The LHCb experiment at CERN recently announced the first proton-proton collisions at a world-record energy with its brand-new detector designed to cope with much more demanding data-taking conditions.
The Data Processing & Analysis (DPA) project, which is led by University of Liverpool senior research physicist Eduardo Rodrigues, is a major overhaul of the offline analysis framework to allow full exploitation of the significant increase in data flow from the upgraded LHCb detector.
In a paper published in the Journal of High Energy Physics, the DPA team has demonstrated for the first time the successful use of Quantum Machine Learning (QML) techniques for the identification of the charge of b-quark initiated jets at the LHC. This work is part of R&D beyond the just-starting new data taking period, for the medium and longer term.
The leveraging of Machine Learning techniques is ubiquitous in analysis in LHCb. Given the rapid progress of quantum computers and quantum technologies, it is natural to start investigating if and how quantum algorithms can be executed on such new hardware, and whether the LHCb particle physics use-cases can benefit from the new technology and paradigm that is Quantum Computing.
To date, QML techniques have mainly been applied in particle physics to solve event classification and particle track reconstruction problems but the team applied it for the first time to the task of hadronic jet charge identification.
The study “Quantum Machine Learning for b-jet charge identification” was carried out based on a sample of simulated b-quark initiated jets. The performance of a so-called Variational Quantum Classifier, based on two different quantum circuits, was compared with the performance obtained with a Deep Neural Network (DNN), a modern, classical (i.e., non-quantum) and powerful type of artificial intelligence algorithm. The performance is evaluated on a quantum simulator as the quantum hardware available today is still in its early stage, even though tests on real hardware are currently under development.
The results compared to those obtained with a classical DNN showed that the DNN is performing slightly better than the QML algorithms, the difference being small. (See Figure 1 below).
The paper demonstrates that the QML method reaches optimal performance with a lower number of events, which helps in reducing the resources usage which will become a key point at LHCb with the amount of data collected in future years. However, when a large number of features is employed, the DNN performs better than QML algorithms. Improvements are expected when more performant quantum hardware will become available.
Studies done in collaboration with experts have shown that quantum algorithms can allow to study correlations among the features. That could give the possibility to extract information on jet constituents correlations that will end up in an increase of the jet flavour identification performance.
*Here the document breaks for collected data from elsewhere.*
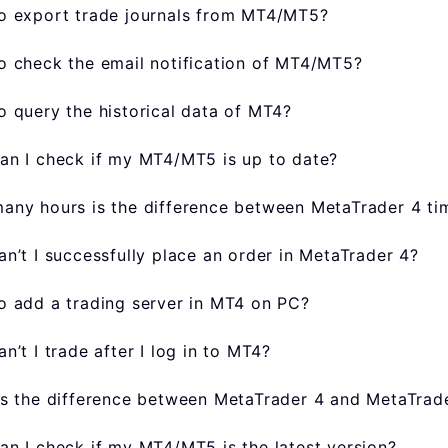
o export trade journals from MT4/MT5?
o check the email notification of MT4/MT5?
 query the historical data of MT4?
an I check if my MT4/MT5 is up to date?
ny hours is the difference between MetaTrader 4 tim
n’t I successfully place an order in MetaTrader 4?
o add a trading server in MT4 on PC?
n’t I trade after I log in to MT4?
s the difference between MetaTrader 4 and MetaTrad
n I check if my MT4/MT5 is the latest version?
Dr Eduardo Rodrigues said: “This paper demonstrated, for the first time, that QML can be the used with success in LHCb data analysis”. Exploitation of QML in particle physics experiments is still in its infancy. As physicists gain experience with Quantum Computing, drastic improvements in hardware and computing technology are to be expected given the worldwide interest and investment in Quantum Computing.
“This work, which is part of the R&D activities of the LHCb Data Processing & Analysis (DPA) project, provided valuable insight into QML. The interesting (first) results open new avenues for classification problems in particle physics experiments.”
The paper ‘Quantum Machine Learning for b-jet charge identification‘ (doi: 10.1007/JHEP08(2022)014) is published in the Journal of High Energy Physics.